Akers is an interesting case in that it involved a Cayman law trust over Saudi Arabian Shares, but the issue, in limine, revolved rather about the wording of the United Kingdom legislation in insolvency: s.127 Insolvency Act 1986. The Cayman Liqudators were using he Cross Border Regulations to have the matter dealt with in the United Kingdom.

Peter Harris
Overseas Chambers

thanks Peter, I will try to grab some time to read the judgments you recommended.

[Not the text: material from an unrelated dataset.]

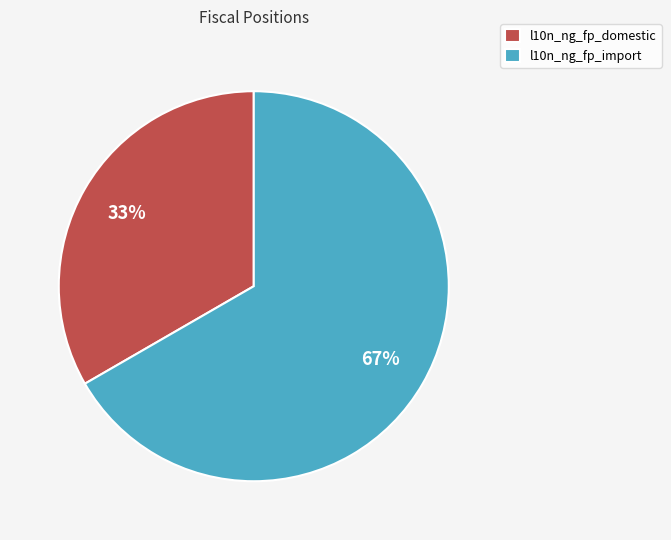

To the nearest percent, what is the combined percentage of l10n_ng_fp_import and l10n_ng_fp_domestic?

100%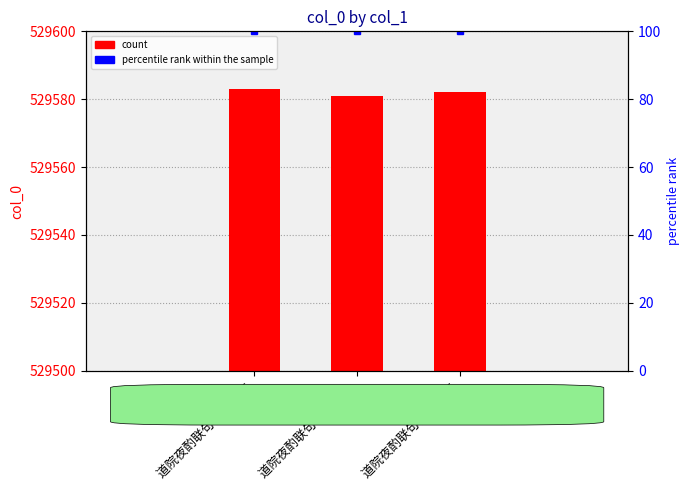

List the series in order of their peak value, lowest first.

percentile rank within the sample, col_0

I am actually reading an recent interesting judgment entered by Supreme Court of New Zealand which encompassed the topic of relationship between right, power, interest and property.

Jason Tian
Dentons Shanghai

“Worldy realism” as an instrument of interpretation in the area of general powers in the context of matrimonial proceedings?

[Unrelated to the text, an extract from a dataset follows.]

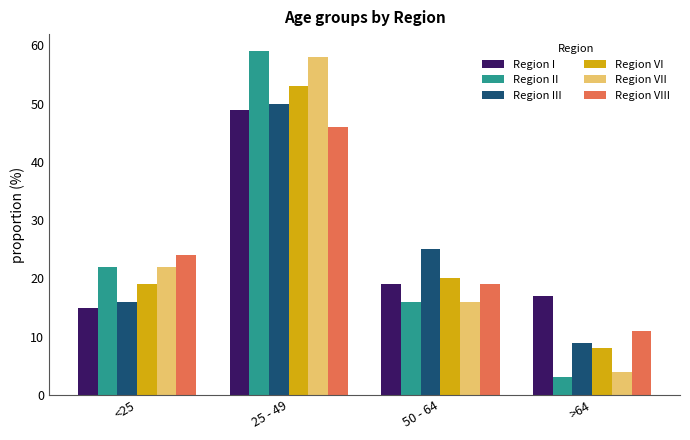

What is the label of the 4th bar from the left?

>64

It is very difficult to pin down the “objective” law from the interpretative stance of a court in the nature of the proceedings before it, without the law seeming to change its appearance depending upon the cause.

One law for the solvent and one for the insolvent or divorcee?

Equity and clean hands/mani pulente !

Peter Harris

www.overseaschambers.com

Peter, thanks for recommendation of this great read of Aker judgement. I have read it twice. As you have smartly noticed, this judgement can lend help to the development of my thoughts on trust law.

It seemed to concur with me on the point that the dual title or ownerships doctrine is not approprirate and there are not two titles at all but one ownership with distribution of powers to the trustee and the benefits to the beneficiary.

However i do think that so far in present English law jargon, it is still not clear as to how to define, distinguish or apply the concepts like power, right and interests. They are often inadvertently used exchangeably.

Somehow, I find support from the judgment on my thoughts.

Jason Tian
Dentons Shanghai

hi, anybody can recommend other landmark judgments concerning trusts for my learning and study. To read your judgments like cruising through wisdom and knowledge, it is incomparable of reading Chinese court judgments.

Jason Tian
Dentons Shanghai

Rather than looking to identify individual cases, I suggest you might try Hayton and Mitchell on the Law of Trusts and Equitable Remedies, Text, Cases & Materials, 14th Edition published by Sweet & Maxwell (http://www.sweetandmaxwell.co.uk/Catalogue/ProductDetails.aspx?recordid=6479 http://www.sweetandmaxwell.co.uk/Catalogue/ProductDetails.aspx?recordid=6479&searchorigin=the+law+of+trusts+and+equitable+remedies&productid=671787 &searchorigin=the+law+of+trusts+and+equitable+remedies&productid=671787). It sets out various judgments and provides useful commentary and analysis.